Yele is continuing to catch heat. According to unnamed sources who spoke with Gawker, the realities in Haiti are too big for Wyclef Jean's foundation to handle
People who have worked for Yele Haiti in the past are speaking up to express concern that Jean's celebrity is drawing urgently needed donations away from established NGOs and to Yele, which they say is ill-equipped to deliver urgently needed disaster relief.
"Yele is a joke among NGOs in Haiti," said a freelance videographer who worked one year for the organization in Port-au-Prince and declined to be named. "It would be like if you gave me and my friends several million dollars and said, 'OK, go help Haiti.'"
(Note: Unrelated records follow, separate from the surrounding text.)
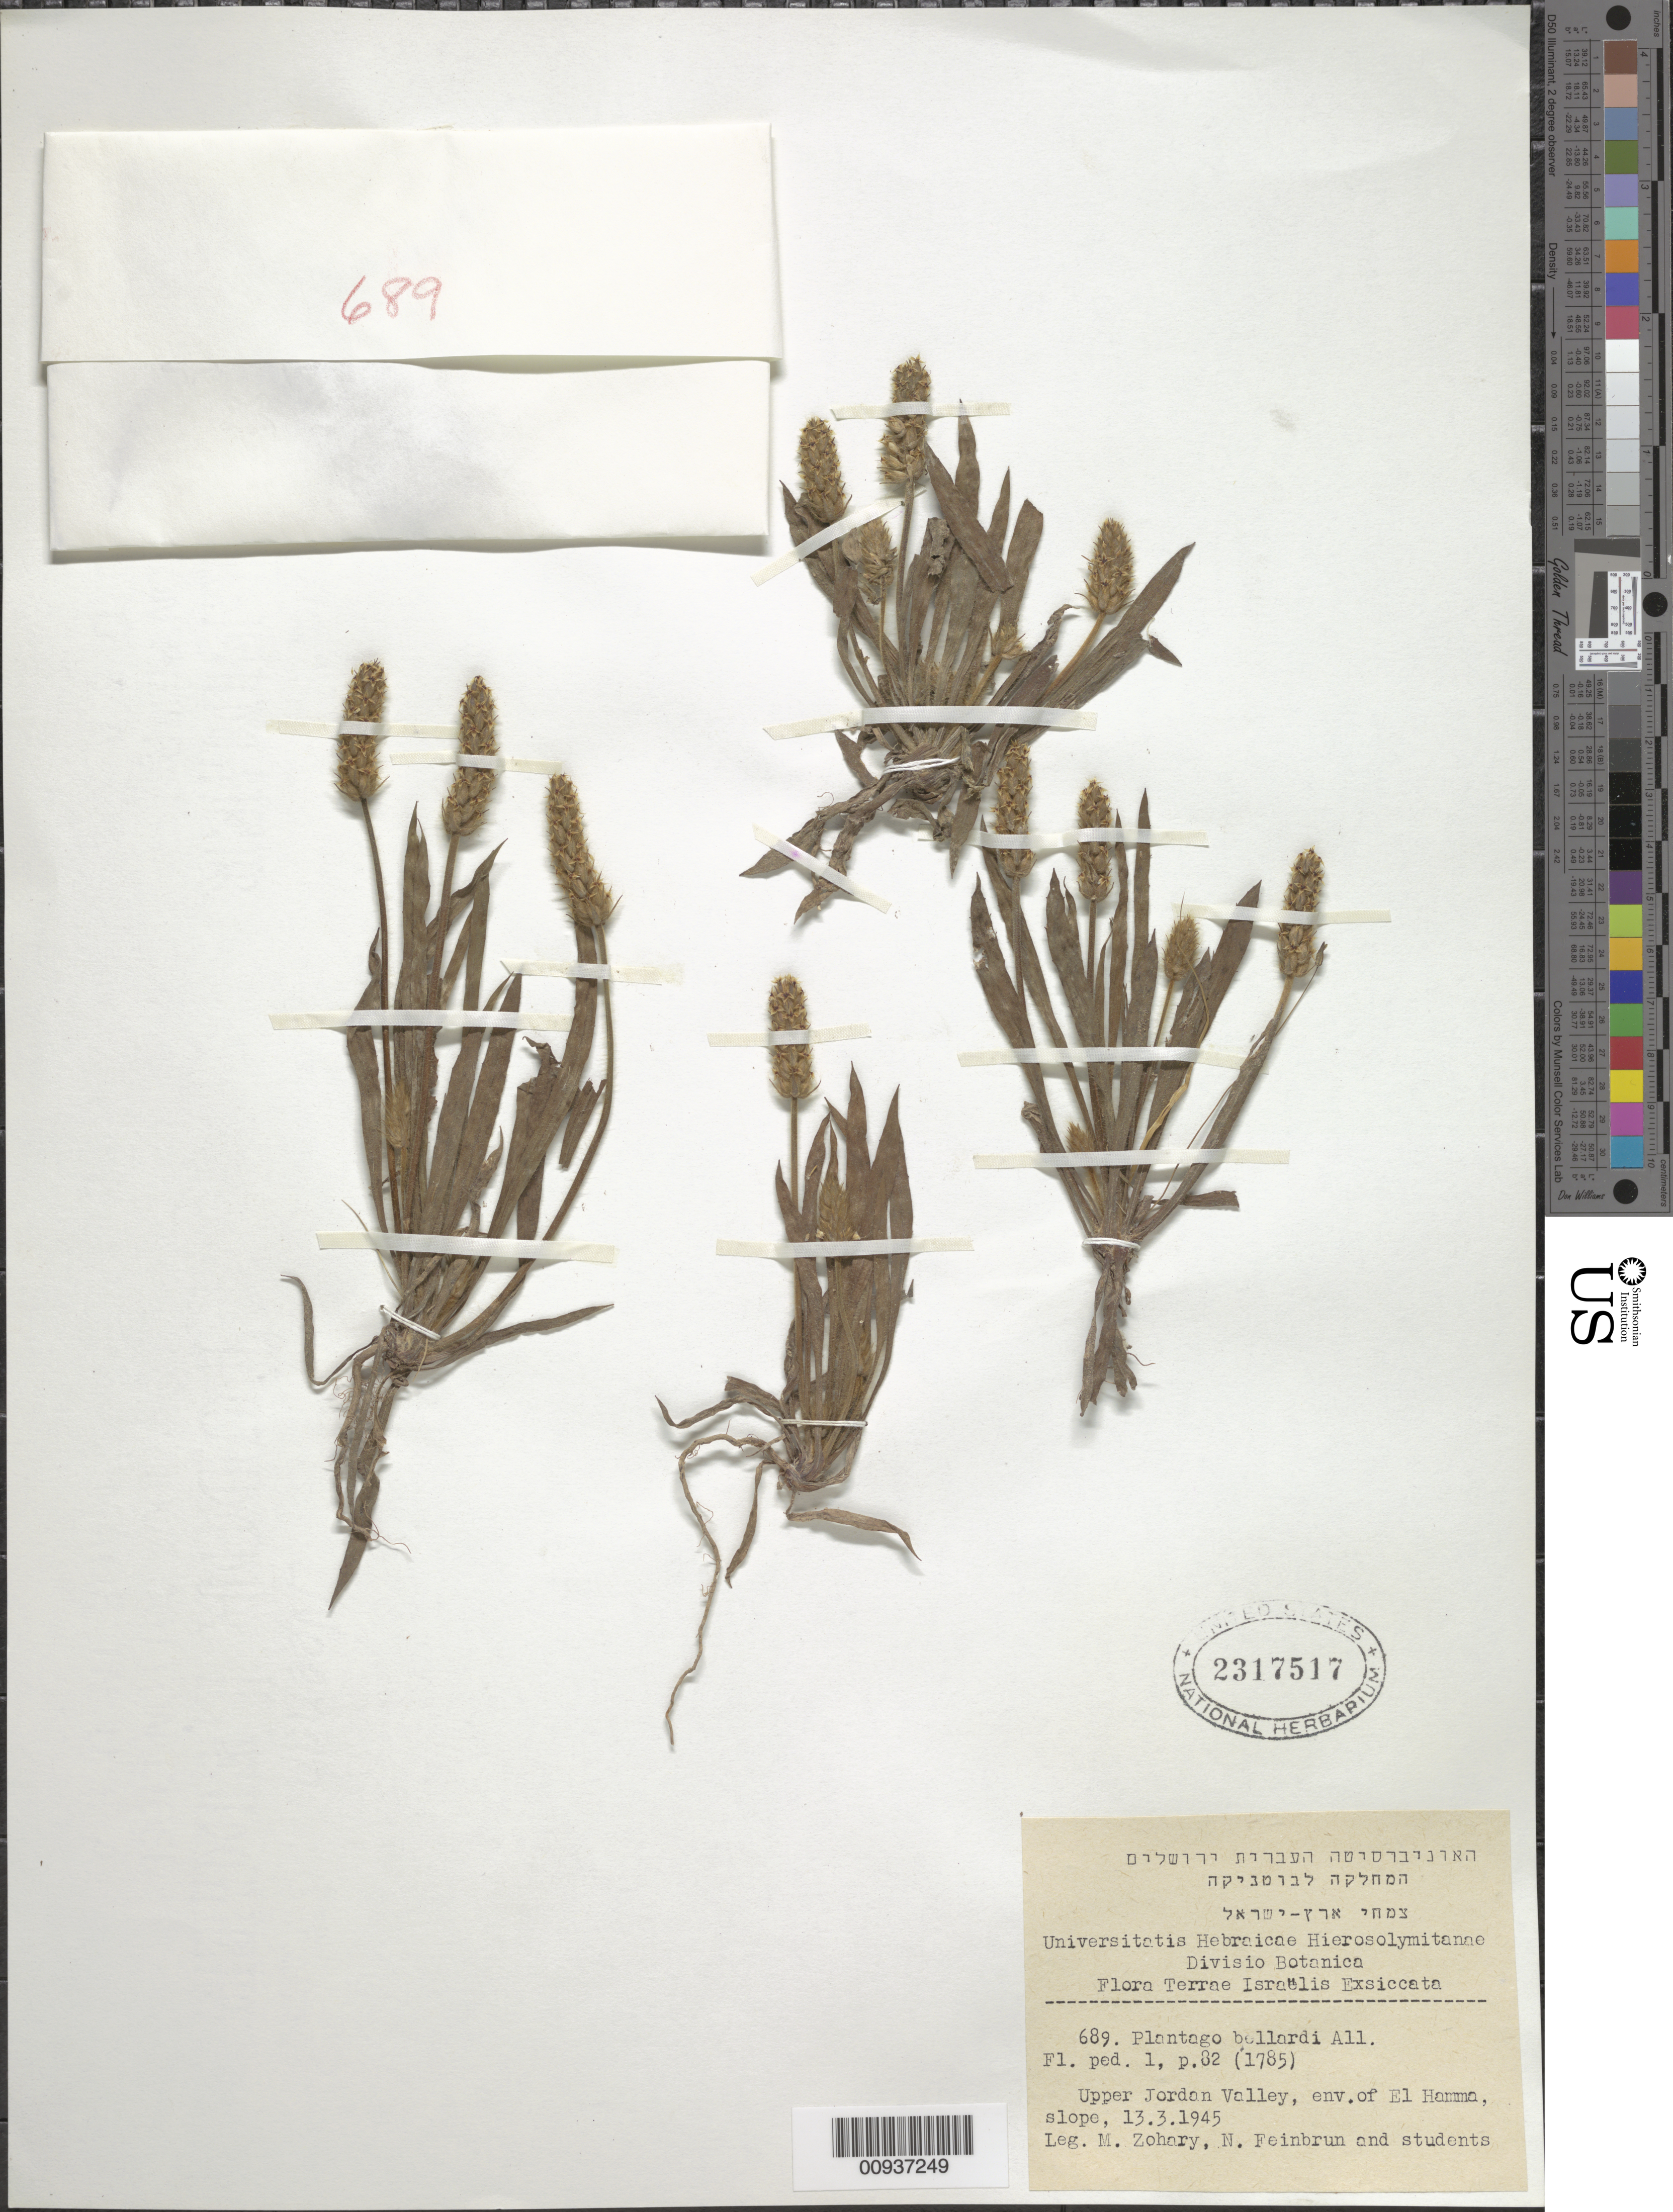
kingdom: Plantae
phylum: Tracheophyta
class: Magnoliopsida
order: Lamiales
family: Plantaginaceae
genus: Plantago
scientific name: Plantago bellardi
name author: All.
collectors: M. Zohary & N feinbrum and students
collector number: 689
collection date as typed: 13 Mar 1945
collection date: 1945-03-13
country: Jordan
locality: Upper Jordan Valley, environs of El Hamma, slope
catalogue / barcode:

Separately, sources are coming forward with new accusations about how Jean personally profited from Yele's charitable operations: Two sources familiar with Yele's finances tell Gawker Jean took a $60,000 "finder's fee" in 2006 after Yele sold a photograph of a pregnant Angelina Jolie to People magazine for $600,000, which was supposed to go to the charity.
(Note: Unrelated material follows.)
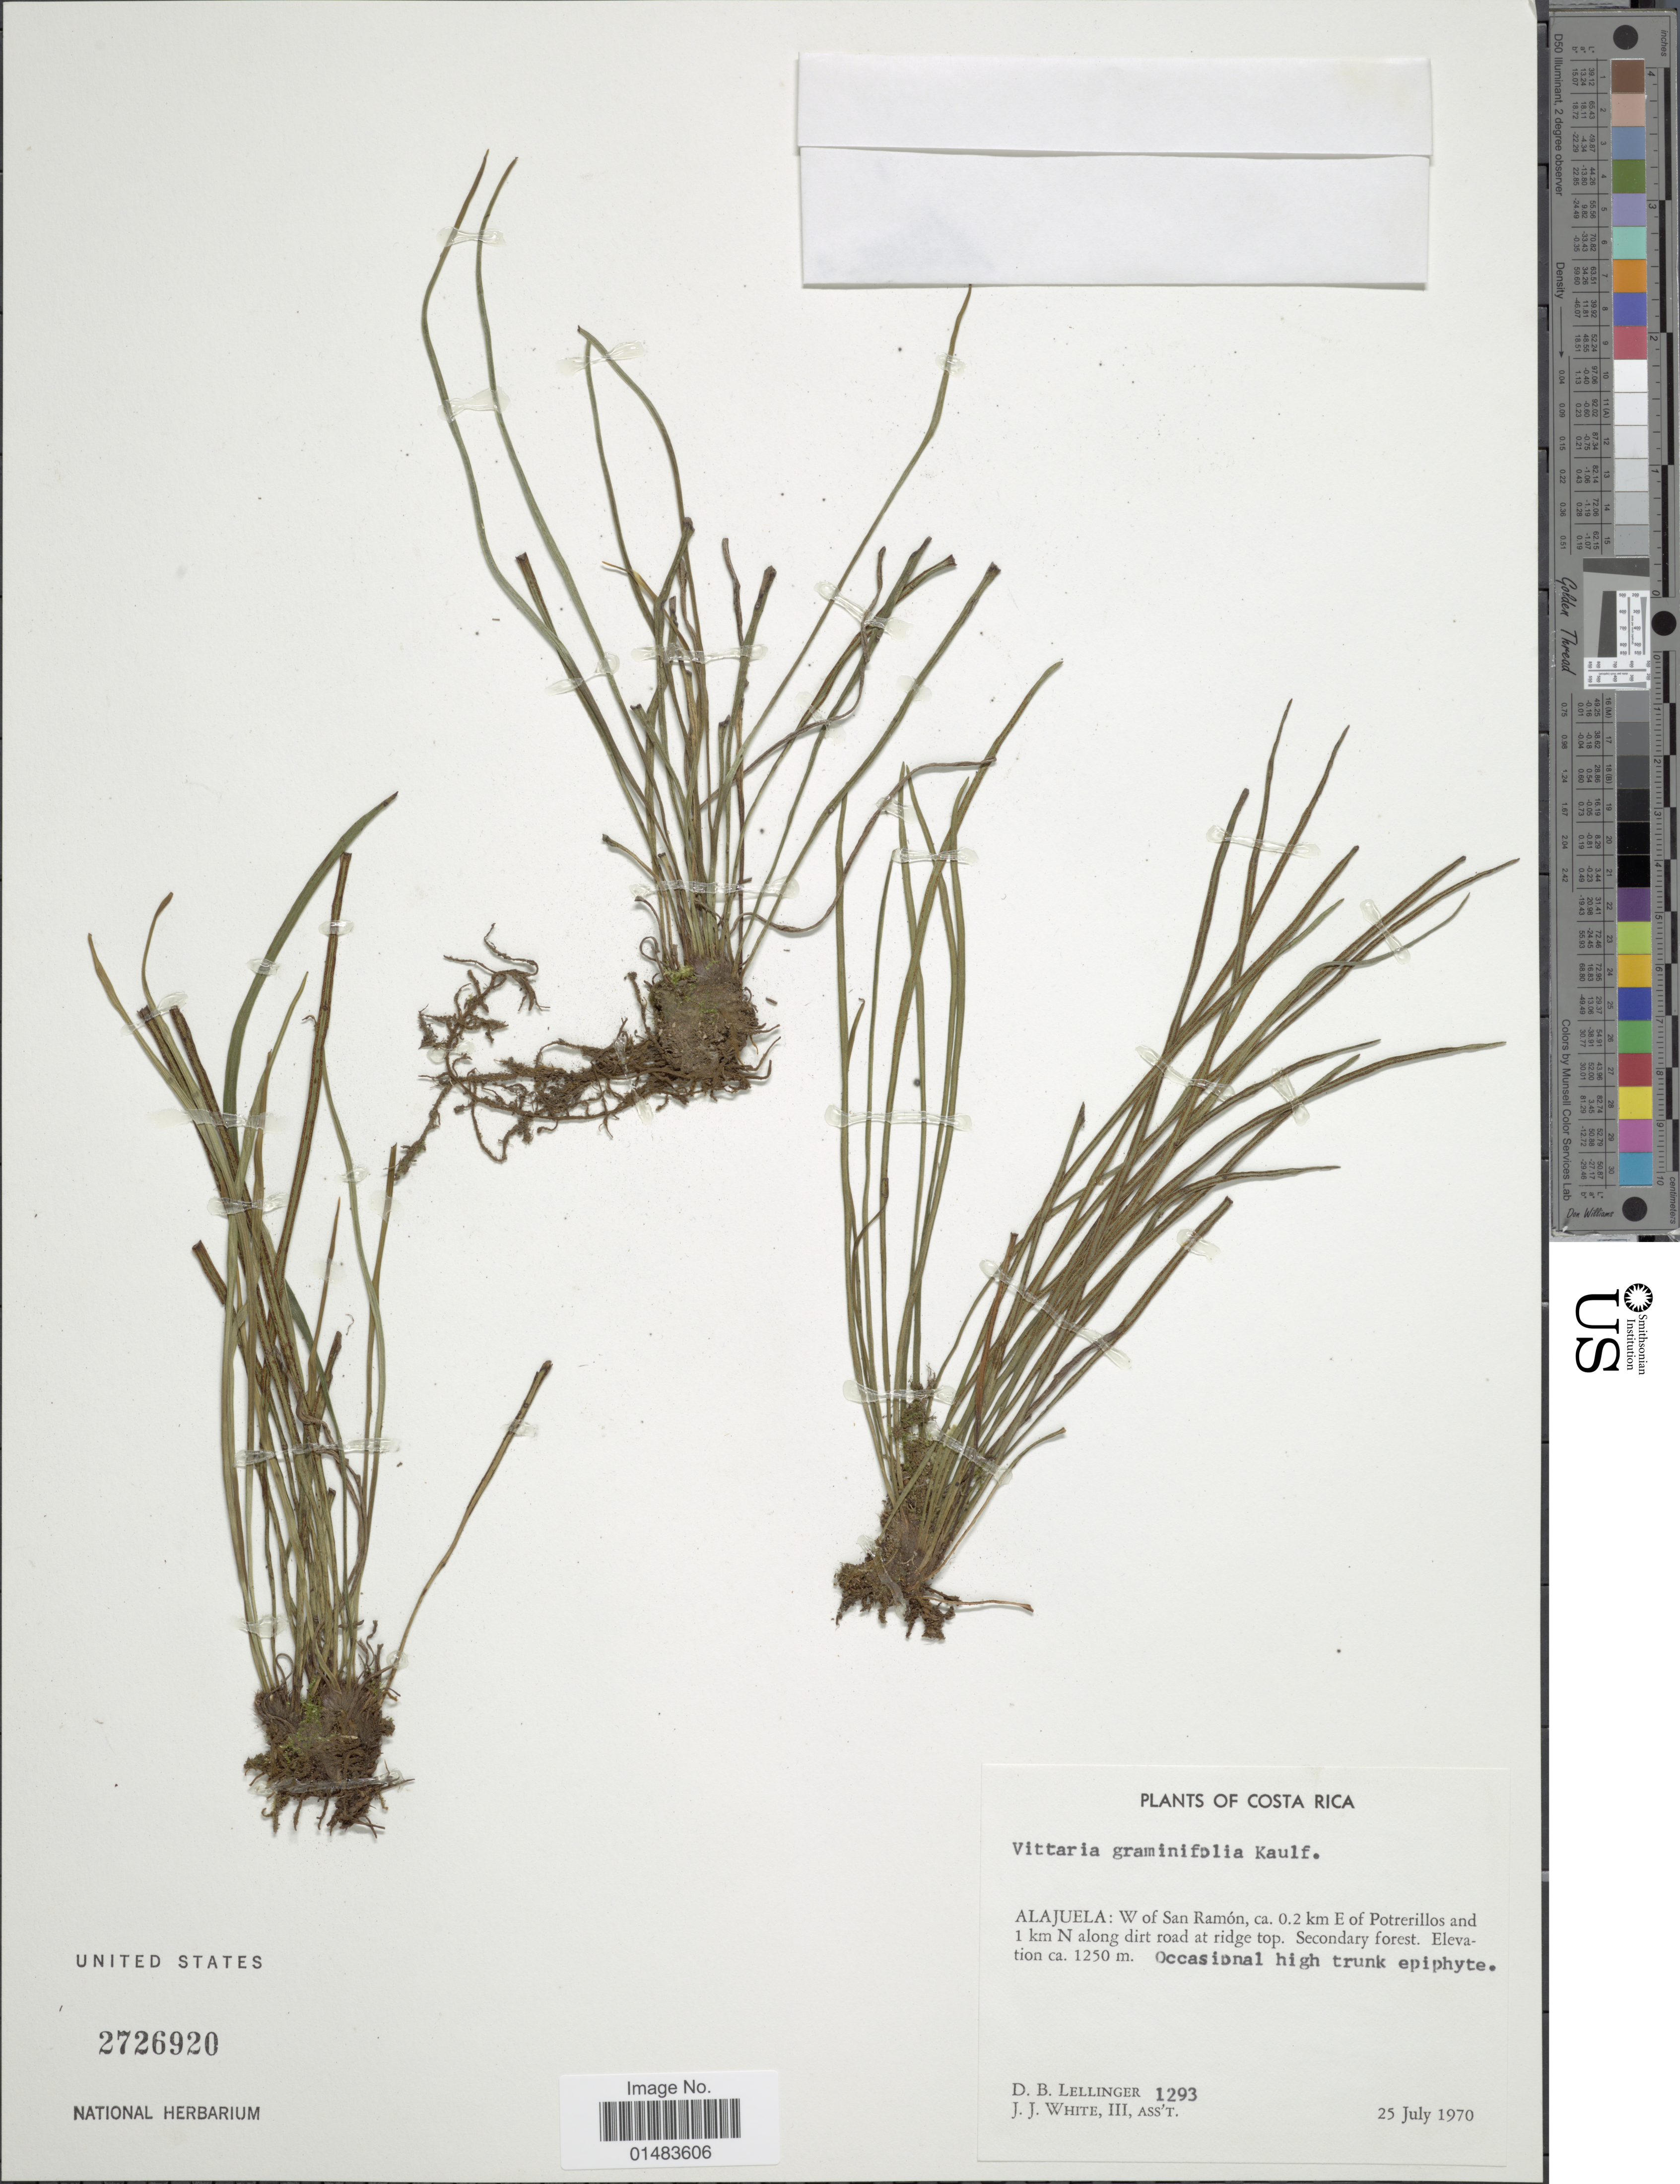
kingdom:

Is this a witch hunt? Some might say so. As one Gawker commenter noted
I understand the need for transparency, and the need to get resources out fast. But the fact of the matter is, these last few articles make it seem like Yele is stealing everyone's dollars while bigger NGO's are waiting on the ground for them. If Yele is projecting only $1 mil a day, the Red Cross alone is generating AT LEAST twice as much- Yele text donations are $5 and Red Cross's ARE $10. So please stop making this article seem like Yele is hoarding all of the relief money and halting other NGO's from doing their job.
And on Jack and Jill Politics, poster Zizi offered this
Wyclef Jean just learned a big lesson about the hypocrisies entrenched in the big club of the lucrative world of American and global humanitarian industry. I know, my spouse works for the United Nations, and tells me I would not believe that the organization and the donors just see this new tragedy like all the previous ones – a business opportunity from which money is to be made and circulated, the usual suspects fat-salaried, missions extended over long-periods. The problems on the ground are not intended to be solved in ways that empower the indigenous people. “Aid” is intended to create a dependency syndrome that ensures the prolonged footprint of the humanitarian industry in the disaster zone.